_Required task_
Copy the lines below word for word, keeping each one in its original order.

Entries from a dataset:

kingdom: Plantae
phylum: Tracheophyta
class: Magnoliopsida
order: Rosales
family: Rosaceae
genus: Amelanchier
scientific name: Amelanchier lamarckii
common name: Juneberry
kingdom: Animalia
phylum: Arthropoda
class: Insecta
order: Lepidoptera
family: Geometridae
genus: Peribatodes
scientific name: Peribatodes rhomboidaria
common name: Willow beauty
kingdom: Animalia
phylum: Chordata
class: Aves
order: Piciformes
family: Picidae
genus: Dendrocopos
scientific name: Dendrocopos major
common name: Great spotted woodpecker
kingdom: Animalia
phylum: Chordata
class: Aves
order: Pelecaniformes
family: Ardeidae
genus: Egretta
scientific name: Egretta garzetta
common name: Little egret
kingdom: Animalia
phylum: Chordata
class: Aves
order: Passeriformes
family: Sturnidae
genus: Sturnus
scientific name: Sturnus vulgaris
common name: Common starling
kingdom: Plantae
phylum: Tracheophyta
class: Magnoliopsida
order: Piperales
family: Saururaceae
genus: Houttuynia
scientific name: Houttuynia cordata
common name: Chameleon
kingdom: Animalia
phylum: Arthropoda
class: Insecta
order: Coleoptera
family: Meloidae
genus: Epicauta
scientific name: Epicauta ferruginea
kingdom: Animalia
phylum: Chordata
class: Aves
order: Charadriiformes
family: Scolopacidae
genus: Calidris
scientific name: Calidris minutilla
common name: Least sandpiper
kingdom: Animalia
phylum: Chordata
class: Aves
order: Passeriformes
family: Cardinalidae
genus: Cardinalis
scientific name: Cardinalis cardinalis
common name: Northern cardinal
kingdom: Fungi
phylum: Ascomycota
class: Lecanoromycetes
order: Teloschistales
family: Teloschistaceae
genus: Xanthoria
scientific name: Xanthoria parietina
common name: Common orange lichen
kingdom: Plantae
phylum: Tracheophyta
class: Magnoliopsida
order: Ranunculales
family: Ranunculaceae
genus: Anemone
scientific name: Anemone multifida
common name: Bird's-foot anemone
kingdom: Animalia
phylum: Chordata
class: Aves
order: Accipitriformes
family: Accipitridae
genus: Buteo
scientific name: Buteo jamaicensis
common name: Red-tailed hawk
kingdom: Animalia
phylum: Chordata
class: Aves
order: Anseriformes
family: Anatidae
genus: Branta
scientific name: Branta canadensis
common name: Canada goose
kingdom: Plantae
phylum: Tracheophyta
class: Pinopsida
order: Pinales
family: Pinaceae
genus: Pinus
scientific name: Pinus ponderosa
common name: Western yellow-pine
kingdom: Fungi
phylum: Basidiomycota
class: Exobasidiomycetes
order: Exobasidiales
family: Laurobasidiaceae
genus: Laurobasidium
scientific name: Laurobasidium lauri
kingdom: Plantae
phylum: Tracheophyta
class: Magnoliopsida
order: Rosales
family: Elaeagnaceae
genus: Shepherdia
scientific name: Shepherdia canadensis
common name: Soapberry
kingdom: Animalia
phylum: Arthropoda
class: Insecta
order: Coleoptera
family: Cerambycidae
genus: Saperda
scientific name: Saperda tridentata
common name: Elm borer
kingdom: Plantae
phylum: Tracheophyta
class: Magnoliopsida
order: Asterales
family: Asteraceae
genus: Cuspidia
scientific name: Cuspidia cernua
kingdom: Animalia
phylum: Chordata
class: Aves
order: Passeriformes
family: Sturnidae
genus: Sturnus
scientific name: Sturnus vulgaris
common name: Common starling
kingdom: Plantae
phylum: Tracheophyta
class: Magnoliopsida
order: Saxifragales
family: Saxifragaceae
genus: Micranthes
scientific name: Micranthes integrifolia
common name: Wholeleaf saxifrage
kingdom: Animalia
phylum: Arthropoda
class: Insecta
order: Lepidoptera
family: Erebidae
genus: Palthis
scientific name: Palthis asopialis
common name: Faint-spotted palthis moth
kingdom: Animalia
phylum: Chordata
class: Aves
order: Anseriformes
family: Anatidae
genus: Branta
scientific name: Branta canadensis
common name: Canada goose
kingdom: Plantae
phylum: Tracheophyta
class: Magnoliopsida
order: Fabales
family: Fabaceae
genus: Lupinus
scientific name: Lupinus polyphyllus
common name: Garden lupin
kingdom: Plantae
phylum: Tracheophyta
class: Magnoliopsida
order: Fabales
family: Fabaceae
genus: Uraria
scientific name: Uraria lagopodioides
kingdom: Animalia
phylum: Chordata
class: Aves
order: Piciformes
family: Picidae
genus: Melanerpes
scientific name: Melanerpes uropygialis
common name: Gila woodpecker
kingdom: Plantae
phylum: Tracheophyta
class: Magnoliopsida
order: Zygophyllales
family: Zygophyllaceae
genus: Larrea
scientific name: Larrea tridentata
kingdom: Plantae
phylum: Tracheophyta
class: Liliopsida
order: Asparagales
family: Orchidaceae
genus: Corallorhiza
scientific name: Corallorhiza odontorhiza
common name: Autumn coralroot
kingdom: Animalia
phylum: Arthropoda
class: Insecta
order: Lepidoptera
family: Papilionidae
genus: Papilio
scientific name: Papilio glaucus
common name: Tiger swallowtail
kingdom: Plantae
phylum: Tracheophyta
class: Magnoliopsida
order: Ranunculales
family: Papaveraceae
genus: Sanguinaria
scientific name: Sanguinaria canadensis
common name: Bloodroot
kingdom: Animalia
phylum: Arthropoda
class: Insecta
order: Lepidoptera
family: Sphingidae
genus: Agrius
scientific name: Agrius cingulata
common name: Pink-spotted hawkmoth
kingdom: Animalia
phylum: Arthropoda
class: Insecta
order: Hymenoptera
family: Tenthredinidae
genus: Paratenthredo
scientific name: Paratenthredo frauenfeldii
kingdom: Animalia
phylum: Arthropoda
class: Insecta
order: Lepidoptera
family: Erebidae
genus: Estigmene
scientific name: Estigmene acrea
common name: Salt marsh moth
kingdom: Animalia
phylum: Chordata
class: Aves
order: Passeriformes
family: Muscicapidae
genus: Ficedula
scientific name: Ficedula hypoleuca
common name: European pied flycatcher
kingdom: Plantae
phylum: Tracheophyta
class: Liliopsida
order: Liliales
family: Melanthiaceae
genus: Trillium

_Result of this task_
kingdom: Plantae
phylum: Tracheophyta
class: Magnoliopsida
order: Rosales
family: Rosaceae
genus: Amelanchier
scientific name: Amelanchier lamarckii
common name: Juneberry
kingdom: Animalia
phylum: Arthropoda
class: Insecta
order: Lepidoptera
family: Geometridae
genus: Peribatodes
scientific name: Peribatodes rhomboidaria
common name: Willow beauty
kingdom: Animalia
phylum: Chordata
class: Aves
order: Piciformes
family: Picidae
genus: Dendrocopos
scientific name: Dendrocopos major
common name: Great spotted woodpecker
kingdom: Animalia
phylum: Chordata
class: Aves
order: Pelecaniformes
family: Ardeidae
genus: Egretta
scientific name: Egretta garzetta
common name: Little egret
kingdom: Animalia
phylum: Chordata
class: Aves
order: Passeriformes
family: Sturnidae
genus: Sturnus
scientific name: Sturnus vulgaris
common name: Common starling
kingdom: Plantae
phylum: Tracheophyta
class: Magnoliopsida
order: Piperales
family: Saururaceae
genus: Houttuynia
scientific name: Houttuynia cordata
common name: Chameleon
kingdom: Animalia
phylum: Arthropoda
class: Insecta
order: Coleoptera
family: Meloidae
genus: Epicauta
scientific name: Epicauta ferruginea
kingdom: Animalia
phylum: Chordata
class: Aves
order: Charadriiformes
family: Scolopacidae
genus: Calidris
scientific name: Calidris minutilla
common name: Least sandpiper
kingdom: Animalia
phylum: Chordata
class: Aves
order: Passeriformes
family: Cardinalidae
genus: Cardinalis
scientific name: Cardinalis cardinalis
common name: Northern cardinal
kingdom: Fungi
phylum: Ascomycota
class: Lecanoromycetes
order: Teloschistales
family: Teloschistaceae
genus: Xanthoria
scientific name: Xanthoria parietina
common name: Common orange lichen
kingdom: Plantae
phylum: Tracheophyta
class: Magnoliopsida
order: Ranunculales
family: Ranunculaceae
genus: Anemone
scientific name: Anemone multifida
common name: Bird's-foot anemone
kingdom: Animalia
phylum: Chordata
class: Aves
order: Accipitriformes
family: Accipitridae
genus: Buteo
scientific name: Buteo jamaicensis
common name: Red-tailed hawk
kingdom: Animalia
phylum: Chordata
class: Aves
order: Anseriformes
family: Anatidae
genus: Branta
scientific name: Branta canadensis
common name: Canada goose
kingdom: Plantae
phylum: Tracheophyta
class: Pinopsida
order: Pinales
family: Pinaceae
genus: Pinus
scientific name: Pinus ponderosa
common name: Western yellow-pine
kingdom: Fungi
phylum: Basidiomycota
class: Exobasidiomycetes
order: Exobasidiales
family: Laurobasidiaceae
genus: Laurobasidium
scientific name: Laurobasidium lauri
kingdom: Plantae
phylum: Tracheophyta
class: Magnoliopsida
order: Rosales
family: Elaeagnaceae
genus: Shepherdia
scientific name: Shepherdia canadensis
common name: Soapberry
kingdom: Animalia
phylum: Arthropoda
class: Insecta
order: Coleoptera
family: Cerambycidae
genus: Saperda
scientific name: Saperda tridentata
common name: Elm borer
kingdom: Plantae
phylum: Tracheophyta
class: Magnoliopsida
order: Asterales
family: Asteraceae
genus: Cuspidia
scientific name: Cuspidia cernua
kingdom: Animalia
phylum: Chordata
class: Aves
order: Passeriformes
family: Sturnidae
genus: Sturnus
scientific name: Sturnus vulgaris
common name: Common starling
kingdom: Plantae
phylum: Tracheophyta
class: Magnoliopsida
order: Saxifragales
family: Saxifragaceae
genus: Micranthes
scientific name: Micranthes integrifolia
common name: Wholeleaf saxifrage
kingdom: Animalia
phylum: Arthropoda
class: Insecta
order: Lepidoptera
family: Erebidae
genus: Palthis
scientific name: Palthis asopialis
common name: Faint-spotted palthis moth
kingdom: Animalia
phylum: Chordata
class: Aves
order: Anseriformes
family: Anatidae
genus: Branta
scientific name: Branta canadensis
common name: Canada goose
kingdom: Plantae
phylum: Tracheophyta
class: Magnoliopsida
order: Fabales
family: Fabaceae
genus: Lupinus
scientific name: Lupinus polyphyllus
common name: Garden lupin
kingdom: Plantae
phylum: Tracheophyta
class: Magnoliopsida
order: Fabales
family: Fabaceae
genus: Uraria
scientific name: Uraria lagopodioides
kingdom: Animalia
phylum: Chordata
class: Aves
order: Piciformes
family: Picidae
genus: Melanerpes
scientific name: Melanerpes uropygialis
common name: Gila woodpecker
kingdom: Plantae
phylum: Tracheophyta
class: Magnoliopsida
order: Zygophyllales
family: Zygophyllaceae
genus: Larrea
scientific name: Larrea tridentata
kingdom: Plantae
phylum: Tracheophyta
class: Liliopsida
order: Asparagales
family: Orchidaceae
genus: Corallorhiza
scientific name: Corallorhiza odontorhiza
common name: Autumn coralroot
kingdom: Animalia
phylum: Arthropoda
class: Insecta
order: Lepidoptera
family: Papilionidae
genus: Papilio
scientific name: Papilio glaucus
common name: Tiger swallowtail
kingdom: Plantae
phylum: Tracheophyta
class: Magnoliopsida
order: Ranunculales
family: Papaveraceae
genus: Sanguinaria
scientific name: Sanguinaria canadensis
common name: Bloodroot
kingdom: Animalia
phylum: Arthropoda
class: Insecta
order: Lepidoptera
family: Sphingidae
genus: Agrius
scientific name: Agrius cingulata
common name: Pink-spotted hawkmoth
kingdom: Animalia
phylum: Arthropoda
class: Insecta
order: Hymenoptera
family: Tenthredinidae
genus: Paratenthredo
scientific name: Paratenthredo frauenfeldii
kingdom: Animalia
phylum: Arthropoda
class: Insecta
order: Lepidoptera
family: Erebidae
genus: Estigmene
scientific name: Estigmene acrea
common name: Salt marsh moth
kingdom: Animalia
phylum: Chordata
class: Aves
order: Passeriformes
family: Muscicapidae
genus: Ficedula
scientific name: Ficedula hypoleuca
common name: European pied flycatcher
kingdom: Plantae
phylum: Tracheophyta
class: Liliopsida
order: Liliales
family: Melanthiaceae
genus: Trillium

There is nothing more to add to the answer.